Kinder Morgan Inc (NYSE:KMI) reported a drop of 13.7% to $1.568 billion in revenues in Q2 2020 because of a slump in demand for energy. It has seen a dip in revenues across its business segments like natural gas pipelines (down by 5.13% to $1.016 billion), carbon dioxide (declined by 15.21% to $156 million), products pipelines (down by 26% to $227 million), and terminals (dropped by 21% to $229 million) in Q2 2020.
The producing customers’ shut down wells because of weak prices and thus affected the business of natural gas pipeline earnings. Lower CO2 volumes, oil, and NGL prices caused a dip in carbon dioxide arm’s earnings. The drop in demand for refined products affected the earnings of the pipeline business. Kinder Morgan managed to offset the losses because of the higher use of the liquids storage terminals.
Kinder Morgan declared a per-share dividend of $0.2625, which will be paid on August 17, 2020, for this quarter. It represents an increase of 5% compared to Q2 2019.
Confident of achieving revised guidance
Several states issued stay at home orders to contain the spread of coronavirus and prevent deaths. It caused a dip in demand for energy because several industries are shutdown. Kinder Morgan experienced fluctuations in prices and volumes in Q2 2020. However, it sees a recovery in some of its businesses. Kinder Morgan expects to maintain revised guidance of $7.6 billion for 2020 and declare a promised per share dividend of $1.25.

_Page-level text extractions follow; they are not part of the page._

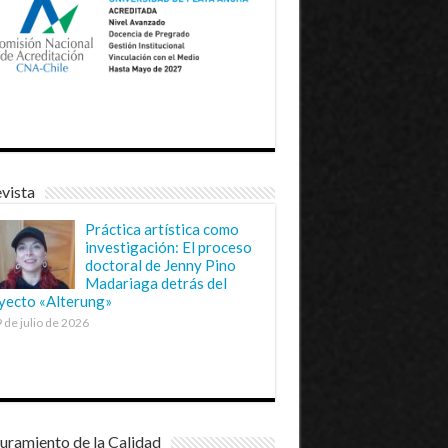
vista
Práctica artística como
investigación: El proceso
doctoral de Jenny Pino
Madariaga detrás del
yecto «Alterung»
 de julio de 2026
uramiento de la Calidad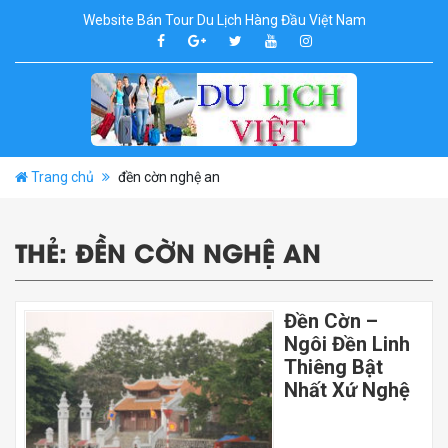
Website Bán Tour Du Lịch Hàng Đầu Việt Nam
Trang chủ
đền cờn nghệ an
THẺ:
ĐỀN CỜN NGHỆ AN
Đền Cờn –
Ngôi Đền Linh
Thiêng Bật
Nhất Xứ Nghệ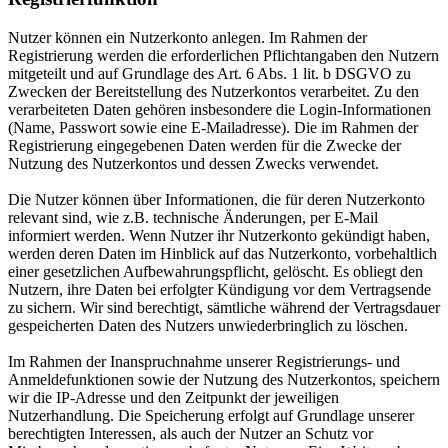
Nutzer können ein Nutzerkonto anlegen. Im Rahmen der
Registrierung werden die erforderlichen Pflichtangaben den Nutzern
mitgeteilt und auf Grundlage des Art. 6 Abs. 1 lit. b DSGVO zu
Zwecken der Bereitstellung des Nutzerkontos verarbeitet. Zu den
verarbeiteten Daten gehören insbesondere die Login-Informationen
(Name, Passwort sowie eine E-Mailadresse). Die im Rahmen der
Registrierung eingegebenen Daten werden für die Zwecke der
Nutzung des Nutzerkontos und dessen Zwecks verwendet.
Die Nutzer können über Informationen, die für deren Nutzerkonto
relevant sind, wie z.B. technische Änderungen, per E-Mail
informiert werden. Wenn Nutzer ihr Nutzerkonto gekündigt haben,
werden deren Daten im Hinblick auf das Nutzerkonto, vorbehaltlich
einer gesetzlichen Aufbewahrungspflicht, gelöscht. Es obliegt den
Nutzern, ihre Daten bei erfolgter Kündigung vor dem Vertragsende
zu sichern. Wir sind berechtigt, sämtliche während der Vertragsdauer
gespeicherten Daten des Nutzers unwiederbringlich zu löschen.
Im Rahmen der Inanspruchnahme unserer Registrierungs- und
Anmeldefunktionen sowie der Nutzung des Nutzerkontos, speichern
wir die IP-Adresse und den Zeitpunkt der jeweiligen
Nutzerhandlung. Die Speicherung erfolgt auf Grundlage unserer
berechtigten Interessen, als auch der Nutzer an Schutz vor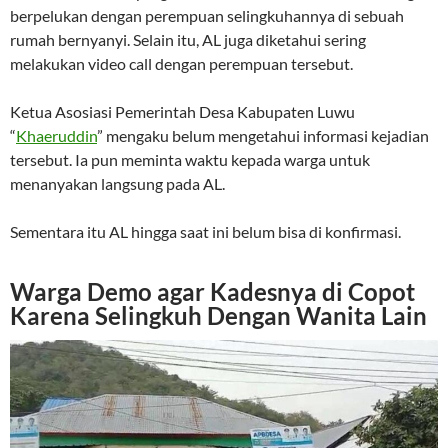
berpelukan dengan perempuan selingkuhannya di sebuah
rumah bernyanyi. Selain itu, AL juga diketahui sering
melakukan video call dengan perempuan tersebut.
Ketua Asosiasi Pemerintah Desa Kabupaten Luwu
“
Khaeruddin
” mengaku belum mengetahui informasi kejadian
tersebut. Ia pun meminta waktu kepada warga untuk
menanyakan langsung pada AL.
Sementara itu AL hingga saat ini belum bisa di konfirmasi.
Warga Demo agar Kadesnya di Copot
Karena Selingkuh Dengan Wanita Lain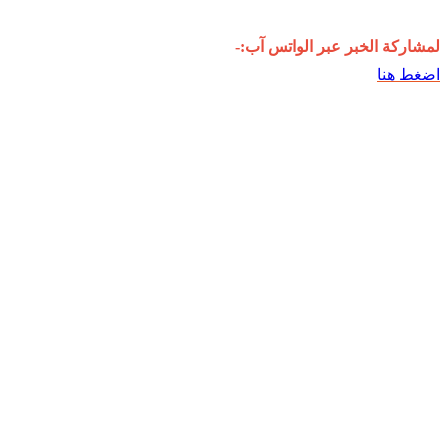
لمشاركة الخبر عبر الواتس آب:-
اضغط هنا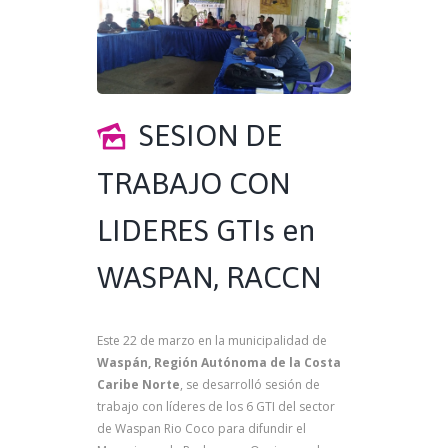
SESION DE
TRABAJO CON
LIDERES GTIs en
WASPAN, RACCN
Este 22 de marzo en la municipalidad de
Waspán, Región Autónoma de la Costa
Caribe Norte
, se desarrolló sesión de
trabajo con líderes de los 6 GTI del sector
de Waspan Rio Coco para difundir el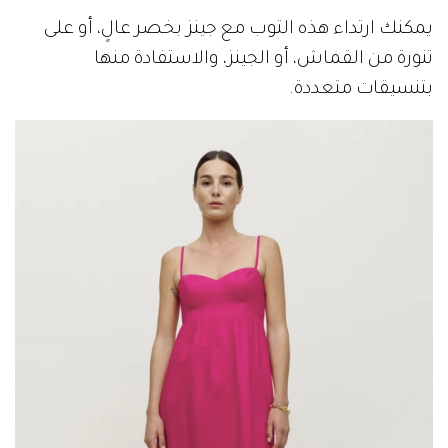
يمكنك ارتداء هذه التوب مع جينز بخصر عالٍ، أو على
تنورة من القماش، أو الجينز، والاستفادة منها
بتنسيقات متعددة.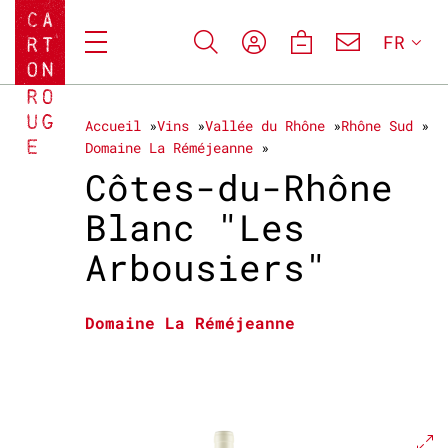
FR
Accueil
Vins
Vallée du Rhône
Rhône Sud
Domaine La Réméjeanne
Côtes-du-Rhône
Blanc "Les
Arbousiers"
Domaine La Réméjeanne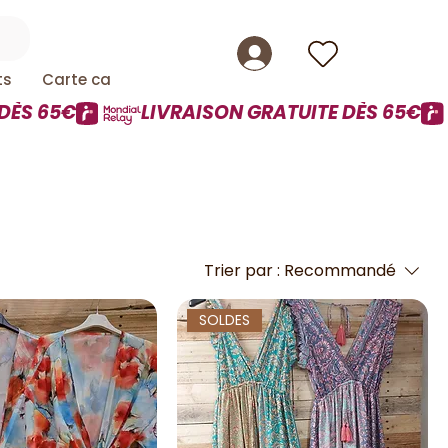
ts
Carte cadeau
Trier par :
Recommandé
SOLDES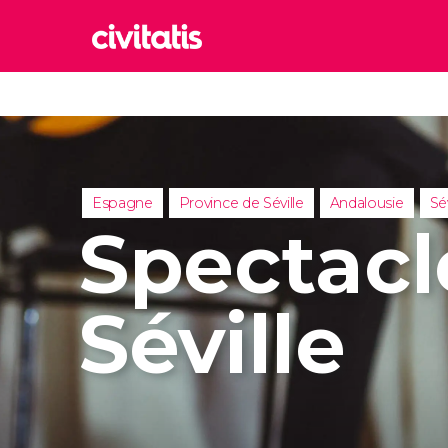
Rom
Italie
Lond
Royaum
Espagne
Province de Séville
Andalousie
Sév
Édim
Spectacl
Royaum
Marr
Maroc
Séville
Istan
Turquie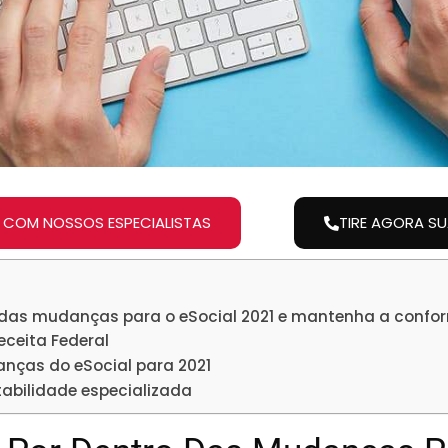
 COM NOSSOS ESPECIALISTAS
TIRE AGORA S
o das mudanças para o eSocial 2021 e mantenha a confo
ceita Federal
nças do eSocial para 2021
tabilidade especializada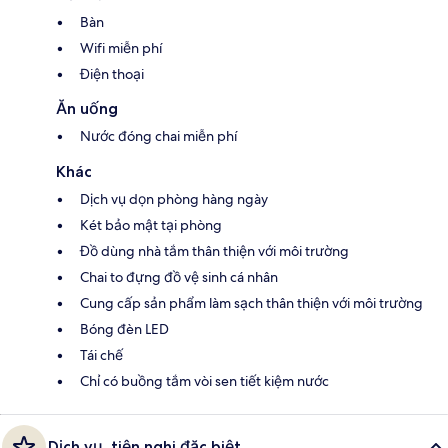
Bàn
Wifi miễn phí
Điện thoại
Ăn uống
Nước đóng chai miễn phí
Khác
Dịch vụ dọn phòng hàng ngày
Két bảo mật tại phòng
Đồ dùng nhà tắm thân thiện với môi trường
Chai to đựng đồ vệ sinh cá nhân
Cung cấp sản phẩm làm sạch thân thiện với môi trường
Bóng đèn LED
Tái chế
Chỉ có buồng tắm vòi sen tiết kiệm nước
Dịch vụ, tiện nghi đặc biệt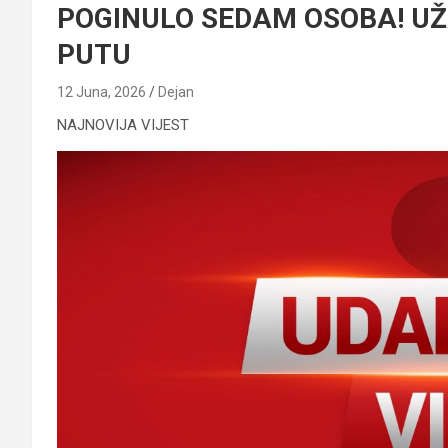
POGINULO SEDAM OSOBA! U
PUTU
12 Juna, 2026
Dejan
NAJNOVIJA VIJEST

Richard D. Kinder, EC of Kinder Morgan, said the company generated substantial revenues despite the ongoing coronavirus crisis. He further said economic recovery worldwide is still uncertain, but the company sees optimism about improving its business. The company expects to decide the guidance during a conference in January 2021 because the budget for 2021 will be ready at that time.
Lowers capital spending
Kinder Morgan also revised its capital expenses to $1.74 billion. It helps the company improve the cash flow of $100 million to cover dividends with DCF and capital expenses. All these measures will help the company to maintain a strong balance sheet.
Steve Kean, CEO of Kinder Morgan, said the company protects its employees at this difficult juncture while ensuring essential services on priority to citizens.
Kinder Morgan promoted Products Pipelines arm president – James Holland to COO. Previous CSO, Dax Sanders, will act as President of the product pipeline business.